Stored data entries:
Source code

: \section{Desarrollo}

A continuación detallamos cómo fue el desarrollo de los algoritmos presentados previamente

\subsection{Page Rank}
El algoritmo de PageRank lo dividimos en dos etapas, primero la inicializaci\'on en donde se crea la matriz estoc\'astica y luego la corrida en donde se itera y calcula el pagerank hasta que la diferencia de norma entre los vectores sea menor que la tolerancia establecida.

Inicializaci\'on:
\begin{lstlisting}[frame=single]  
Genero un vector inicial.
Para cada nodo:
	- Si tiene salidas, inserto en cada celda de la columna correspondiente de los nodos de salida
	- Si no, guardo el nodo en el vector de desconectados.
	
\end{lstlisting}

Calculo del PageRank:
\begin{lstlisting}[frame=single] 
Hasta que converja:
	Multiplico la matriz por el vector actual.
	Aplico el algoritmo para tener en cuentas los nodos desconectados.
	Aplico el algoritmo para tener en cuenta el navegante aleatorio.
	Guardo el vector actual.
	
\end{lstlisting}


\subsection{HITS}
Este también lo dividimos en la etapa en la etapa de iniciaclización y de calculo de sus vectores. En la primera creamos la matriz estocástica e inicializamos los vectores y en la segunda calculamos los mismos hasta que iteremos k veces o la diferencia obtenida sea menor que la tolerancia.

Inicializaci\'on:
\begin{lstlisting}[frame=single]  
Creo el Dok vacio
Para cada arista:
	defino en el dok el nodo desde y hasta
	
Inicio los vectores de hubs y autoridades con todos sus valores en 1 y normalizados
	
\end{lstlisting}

==

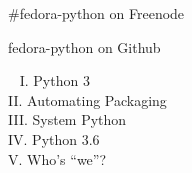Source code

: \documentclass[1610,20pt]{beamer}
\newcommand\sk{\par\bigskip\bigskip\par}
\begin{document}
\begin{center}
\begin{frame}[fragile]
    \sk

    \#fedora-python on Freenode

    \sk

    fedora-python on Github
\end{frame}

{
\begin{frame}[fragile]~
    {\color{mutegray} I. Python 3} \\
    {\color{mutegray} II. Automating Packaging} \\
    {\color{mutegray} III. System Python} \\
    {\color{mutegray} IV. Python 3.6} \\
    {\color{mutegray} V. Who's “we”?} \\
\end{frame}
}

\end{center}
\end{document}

...

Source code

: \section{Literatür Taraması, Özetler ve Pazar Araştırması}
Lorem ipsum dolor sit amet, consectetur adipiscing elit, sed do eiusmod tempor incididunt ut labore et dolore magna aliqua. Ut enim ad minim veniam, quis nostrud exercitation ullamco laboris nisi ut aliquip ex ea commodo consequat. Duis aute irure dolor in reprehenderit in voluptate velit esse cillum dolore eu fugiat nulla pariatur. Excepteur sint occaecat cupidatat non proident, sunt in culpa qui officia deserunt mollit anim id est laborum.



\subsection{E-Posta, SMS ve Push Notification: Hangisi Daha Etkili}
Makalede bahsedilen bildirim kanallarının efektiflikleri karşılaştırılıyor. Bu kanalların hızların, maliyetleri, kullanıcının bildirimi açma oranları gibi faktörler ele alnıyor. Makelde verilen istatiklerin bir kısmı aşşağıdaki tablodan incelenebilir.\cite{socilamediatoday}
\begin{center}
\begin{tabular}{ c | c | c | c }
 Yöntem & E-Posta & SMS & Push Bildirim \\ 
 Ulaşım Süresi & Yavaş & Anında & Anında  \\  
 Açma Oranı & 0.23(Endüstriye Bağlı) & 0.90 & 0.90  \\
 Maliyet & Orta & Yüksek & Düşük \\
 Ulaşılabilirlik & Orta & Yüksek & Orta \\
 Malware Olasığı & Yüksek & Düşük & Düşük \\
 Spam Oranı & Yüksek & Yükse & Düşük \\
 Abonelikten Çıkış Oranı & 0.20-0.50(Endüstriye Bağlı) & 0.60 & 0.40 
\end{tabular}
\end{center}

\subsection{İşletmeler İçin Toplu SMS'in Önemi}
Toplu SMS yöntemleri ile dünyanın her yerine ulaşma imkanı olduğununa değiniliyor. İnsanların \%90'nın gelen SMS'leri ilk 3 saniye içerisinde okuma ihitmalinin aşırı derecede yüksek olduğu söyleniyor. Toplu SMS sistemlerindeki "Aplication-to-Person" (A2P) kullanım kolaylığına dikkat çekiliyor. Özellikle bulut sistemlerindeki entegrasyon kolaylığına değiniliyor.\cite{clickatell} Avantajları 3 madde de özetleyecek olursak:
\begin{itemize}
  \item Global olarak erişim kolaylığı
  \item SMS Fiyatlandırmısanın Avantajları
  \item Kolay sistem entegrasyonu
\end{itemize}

Required work: From the entries above, collect every line with the string "fragile" in it.

Response:
\begin{frame}[fragile]
\begin{frame}[fragile]~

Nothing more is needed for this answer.